(5 of 9)
Career by Council. Before reporting for training, Lausche went home to Cleveland. Ma Lausche thereupon called a family council to discuss his future. In the midst of his family, Frank was persuaded to give up professional baseball and study law instead (his brother William, an accomplished pianist and composer, was talked out of a musical career and into dentistry at a similar family meeting). It was an important decision for Frank Lausche and, as it turned out, a wise one. Without any previous college training, he began to study law at night, clerking in a Cleveland law firm during the day, and playing semipro baseball for $15 a game each weekend (years later, in 1951, Governor Lausche was nominated forand reluctantly refused the $65,000-a-year job of U.S. baseball commissioner).
After 2½ years Lausche graduated from law school, second in his class. He was also second, in a group of 160 applicants, when he passed his bar examinations with a mark of 91.7. In 1920 he joined Locher, Green & Woods, the law firm where he had clerked. Almost immediately he got into politics, as a leader in Ward 23, Cleveland's strongest Democratic district. He had been widely known in the neighborhood from his lamplighting days, and he had a pleasing platform personality. In 1922 the party put him up for the state assembly. In 1924 he ran for the state senate. He lost both races (only once since, in his first bid for re-election as governor in 1946, has Lausche ever lost at the polls). Discouraged, he drifted out of politics, concentrated on law and the pursuit of the other woman in his life.
Six Dozen Roses. One night, when Frank was a law student, he went on a double date with a lawyer friend, spent the evening making calf's eyes at his friend's date, pretty Jane Sheal. After seven years of courtship and engagement, they were married by an Episcopal minister because Jane, a "stubborn Methodist" by her own description, refused to be married in the rites of the Catholic Church. Although Frank was automatically barred by his marriage from receiving the sacraments of his church, Ma Lausche, a devout Catholic, proudly welcomed her daughter-in-law into the family with a bouquet of six dozen American Beauty roses.

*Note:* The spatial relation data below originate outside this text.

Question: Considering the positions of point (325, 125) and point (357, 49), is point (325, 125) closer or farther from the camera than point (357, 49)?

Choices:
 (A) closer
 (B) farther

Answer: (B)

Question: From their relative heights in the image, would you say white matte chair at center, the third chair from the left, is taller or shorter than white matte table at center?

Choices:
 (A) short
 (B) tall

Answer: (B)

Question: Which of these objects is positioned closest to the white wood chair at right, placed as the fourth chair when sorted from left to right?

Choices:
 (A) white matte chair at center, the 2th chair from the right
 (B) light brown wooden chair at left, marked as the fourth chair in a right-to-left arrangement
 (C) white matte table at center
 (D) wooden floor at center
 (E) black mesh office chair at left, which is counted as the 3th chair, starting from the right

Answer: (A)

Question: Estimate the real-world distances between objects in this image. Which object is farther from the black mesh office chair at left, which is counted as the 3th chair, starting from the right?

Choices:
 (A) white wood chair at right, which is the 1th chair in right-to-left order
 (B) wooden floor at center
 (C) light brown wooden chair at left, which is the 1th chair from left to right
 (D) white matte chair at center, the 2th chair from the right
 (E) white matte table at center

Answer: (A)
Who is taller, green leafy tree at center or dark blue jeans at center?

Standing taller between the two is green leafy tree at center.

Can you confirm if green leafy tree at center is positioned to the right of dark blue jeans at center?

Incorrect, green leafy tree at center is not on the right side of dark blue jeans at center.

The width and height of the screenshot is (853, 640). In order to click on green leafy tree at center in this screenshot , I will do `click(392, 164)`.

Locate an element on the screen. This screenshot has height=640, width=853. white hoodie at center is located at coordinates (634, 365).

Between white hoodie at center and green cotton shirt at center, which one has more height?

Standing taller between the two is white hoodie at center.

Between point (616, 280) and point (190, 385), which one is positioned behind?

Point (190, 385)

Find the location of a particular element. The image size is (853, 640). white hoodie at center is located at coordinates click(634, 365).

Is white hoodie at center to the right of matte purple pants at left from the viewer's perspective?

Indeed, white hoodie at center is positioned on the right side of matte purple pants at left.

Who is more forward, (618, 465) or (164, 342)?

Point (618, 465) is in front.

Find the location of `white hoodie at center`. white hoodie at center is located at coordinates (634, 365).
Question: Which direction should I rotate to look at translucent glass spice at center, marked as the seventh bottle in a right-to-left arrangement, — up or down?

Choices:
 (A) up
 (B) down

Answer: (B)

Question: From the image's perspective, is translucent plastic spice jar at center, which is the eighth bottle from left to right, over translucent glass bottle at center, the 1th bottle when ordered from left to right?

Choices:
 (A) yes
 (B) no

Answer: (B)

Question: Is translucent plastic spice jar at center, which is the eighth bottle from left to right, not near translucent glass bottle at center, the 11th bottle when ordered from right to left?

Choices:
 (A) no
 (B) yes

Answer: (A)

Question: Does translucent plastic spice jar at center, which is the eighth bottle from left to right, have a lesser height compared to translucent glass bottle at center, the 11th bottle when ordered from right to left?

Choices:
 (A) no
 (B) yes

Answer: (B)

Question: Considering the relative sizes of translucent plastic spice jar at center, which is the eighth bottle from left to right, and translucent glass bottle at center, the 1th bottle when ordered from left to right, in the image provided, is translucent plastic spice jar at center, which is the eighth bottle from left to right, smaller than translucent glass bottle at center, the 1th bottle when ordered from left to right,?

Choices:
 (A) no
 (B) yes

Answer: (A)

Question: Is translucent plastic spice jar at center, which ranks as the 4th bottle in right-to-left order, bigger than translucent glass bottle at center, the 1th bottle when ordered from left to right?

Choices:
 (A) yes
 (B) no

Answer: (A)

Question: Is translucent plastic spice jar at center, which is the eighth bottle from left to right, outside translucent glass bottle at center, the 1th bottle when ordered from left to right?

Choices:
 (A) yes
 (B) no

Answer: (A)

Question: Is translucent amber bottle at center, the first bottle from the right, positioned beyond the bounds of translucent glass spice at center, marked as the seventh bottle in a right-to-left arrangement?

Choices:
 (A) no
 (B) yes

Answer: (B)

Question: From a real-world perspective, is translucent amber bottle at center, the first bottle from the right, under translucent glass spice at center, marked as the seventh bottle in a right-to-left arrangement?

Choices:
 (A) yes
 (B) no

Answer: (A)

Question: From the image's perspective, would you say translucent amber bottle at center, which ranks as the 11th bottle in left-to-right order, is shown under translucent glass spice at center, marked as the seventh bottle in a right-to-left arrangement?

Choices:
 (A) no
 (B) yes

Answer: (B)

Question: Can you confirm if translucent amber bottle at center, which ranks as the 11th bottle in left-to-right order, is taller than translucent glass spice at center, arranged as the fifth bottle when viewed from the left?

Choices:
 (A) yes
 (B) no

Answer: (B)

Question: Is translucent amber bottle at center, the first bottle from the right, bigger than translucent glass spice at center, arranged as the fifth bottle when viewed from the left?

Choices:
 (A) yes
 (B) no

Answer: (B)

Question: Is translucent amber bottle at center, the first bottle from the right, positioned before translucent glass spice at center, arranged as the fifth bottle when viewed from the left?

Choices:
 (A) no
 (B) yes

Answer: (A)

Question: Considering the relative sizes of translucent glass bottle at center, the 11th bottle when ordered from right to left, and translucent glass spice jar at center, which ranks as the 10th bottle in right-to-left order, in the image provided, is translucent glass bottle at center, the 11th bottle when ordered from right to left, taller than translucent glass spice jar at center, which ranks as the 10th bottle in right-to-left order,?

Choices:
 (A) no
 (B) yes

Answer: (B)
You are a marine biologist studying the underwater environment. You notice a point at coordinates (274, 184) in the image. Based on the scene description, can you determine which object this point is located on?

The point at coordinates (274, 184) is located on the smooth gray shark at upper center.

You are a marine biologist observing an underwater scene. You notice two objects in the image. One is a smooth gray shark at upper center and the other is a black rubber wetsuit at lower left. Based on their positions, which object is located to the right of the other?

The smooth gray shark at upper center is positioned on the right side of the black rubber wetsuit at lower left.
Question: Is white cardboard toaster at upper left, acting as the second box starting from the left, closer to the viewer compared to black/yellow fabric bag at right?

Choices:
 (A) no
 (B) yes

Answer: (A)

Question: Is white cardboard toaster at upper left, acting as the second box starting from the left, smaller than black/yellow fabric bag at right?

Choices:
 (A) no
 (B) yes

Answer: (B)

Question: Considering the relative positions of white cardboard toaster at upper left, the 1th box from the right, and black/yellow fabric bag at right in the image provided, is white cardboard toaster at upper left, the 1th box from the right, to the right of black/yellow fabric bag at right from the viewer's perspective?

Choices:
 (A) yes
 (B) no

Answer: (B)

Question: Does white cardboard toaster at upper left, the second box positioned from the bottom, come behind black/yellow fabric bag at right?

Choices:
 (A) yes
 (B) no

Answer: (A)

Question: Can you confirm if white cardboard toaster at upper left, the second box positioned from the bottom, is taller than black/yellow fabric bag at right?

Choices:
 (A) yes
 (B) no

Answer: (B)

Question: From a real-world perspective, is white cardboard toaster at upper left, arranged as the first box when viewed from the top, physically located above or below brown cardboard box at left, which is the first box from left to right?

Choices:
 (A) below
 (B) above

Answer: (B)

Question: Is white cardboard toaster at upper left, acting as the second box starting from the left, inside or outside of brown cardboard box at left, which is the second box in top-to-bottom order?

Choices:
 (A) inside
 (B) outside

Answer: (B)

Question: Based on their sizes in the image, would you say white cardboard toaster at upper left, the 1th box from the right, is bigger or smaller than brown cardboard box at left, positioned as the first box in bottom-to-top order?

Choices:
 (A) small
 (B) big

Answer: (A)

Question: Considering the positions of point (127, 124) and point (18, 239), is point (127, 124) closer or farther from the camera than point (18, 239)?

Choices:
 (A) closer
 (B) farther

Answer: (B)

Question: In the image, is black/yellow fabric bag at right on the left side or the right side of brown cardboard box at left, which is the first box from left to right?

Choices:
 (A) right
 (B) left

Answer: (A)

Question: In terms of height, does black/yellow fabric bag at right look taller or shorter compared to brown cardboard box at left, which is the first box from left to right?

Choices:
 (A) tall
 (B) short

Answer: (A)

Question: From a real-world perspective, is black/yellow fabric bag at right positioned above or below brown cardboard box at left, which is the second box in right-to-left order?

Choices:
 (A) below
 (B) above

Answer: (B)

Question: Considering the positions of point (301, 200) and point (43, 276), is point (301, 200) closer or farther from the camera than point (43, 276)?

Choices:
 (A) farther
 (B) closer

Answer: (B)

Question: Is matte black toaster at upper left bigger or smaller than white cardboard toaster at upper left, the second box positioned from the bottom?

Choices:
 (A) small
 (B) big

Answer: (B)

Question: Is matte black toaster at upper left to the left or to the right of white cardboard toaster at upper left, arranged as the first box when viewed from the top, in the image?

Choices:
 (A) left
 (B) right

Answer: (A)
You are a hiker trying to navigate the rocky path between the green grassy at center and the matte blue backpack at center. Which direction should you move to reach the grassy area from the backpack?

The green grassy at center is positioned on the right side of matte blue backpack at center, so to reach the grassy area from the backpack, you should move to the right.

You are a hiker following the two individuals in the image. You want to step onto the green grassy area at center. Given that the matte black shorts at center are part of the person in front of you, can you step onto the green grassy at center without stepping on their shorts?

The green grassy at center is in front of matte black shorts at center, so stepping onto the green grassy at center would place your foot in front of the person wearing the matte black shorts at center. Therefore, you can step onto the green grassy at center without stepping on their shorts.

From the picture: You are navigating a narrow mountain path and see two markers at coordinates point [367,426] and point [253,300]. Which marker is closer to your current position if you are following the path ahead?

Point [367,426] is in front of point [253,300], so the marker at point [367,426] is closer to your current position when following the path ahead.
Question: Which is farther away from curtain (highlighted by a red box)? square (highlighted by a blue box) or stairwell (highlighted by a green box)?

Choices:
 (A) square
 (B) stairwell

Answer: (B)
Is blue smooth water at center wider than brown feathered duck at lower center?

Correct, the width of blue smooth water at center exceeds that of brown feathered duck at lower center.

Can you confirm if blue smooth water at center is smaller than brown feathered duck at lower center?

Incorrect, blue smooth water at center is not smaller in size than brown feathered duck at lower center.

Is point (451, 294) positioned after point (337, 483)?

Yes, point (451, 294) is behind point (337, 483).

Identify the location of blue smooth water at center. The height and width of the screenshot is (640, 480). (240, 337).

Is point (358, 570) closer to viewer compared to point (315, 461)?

Jane Lausche, a wise and witty woman, has been a sturdy asset to her husband. She is a charming hostess, a good housekeeper, and an ornament to any political gathering. Not long after her marriage, she quit her successful interior designing business. Life with Lausche, she discovered, was career enough: "It's like being married to a mountain. There's no use trying to move him or domesticate him. He works, works, works all the time."
But Jane has ideas of her own: in 1951, despite her husband's horrified objections, she took flying lessons and got a pilot's license because, she explained, with all the flying she and the governor do, somebody should be able to take over in case anything happened to the pilot. In her way Mrs. Lausche has managed to change her husband slightly, often without his knowledge. When he refused to yield his wrinkled, tired suits to her for cleaning and pressing, Jane slyly bought duplicate suits, now manages to keep the governor's wardrobe fresh by wifely sleight of hand. It was years before Frank Lausche discovered that he owned eight suits, not four.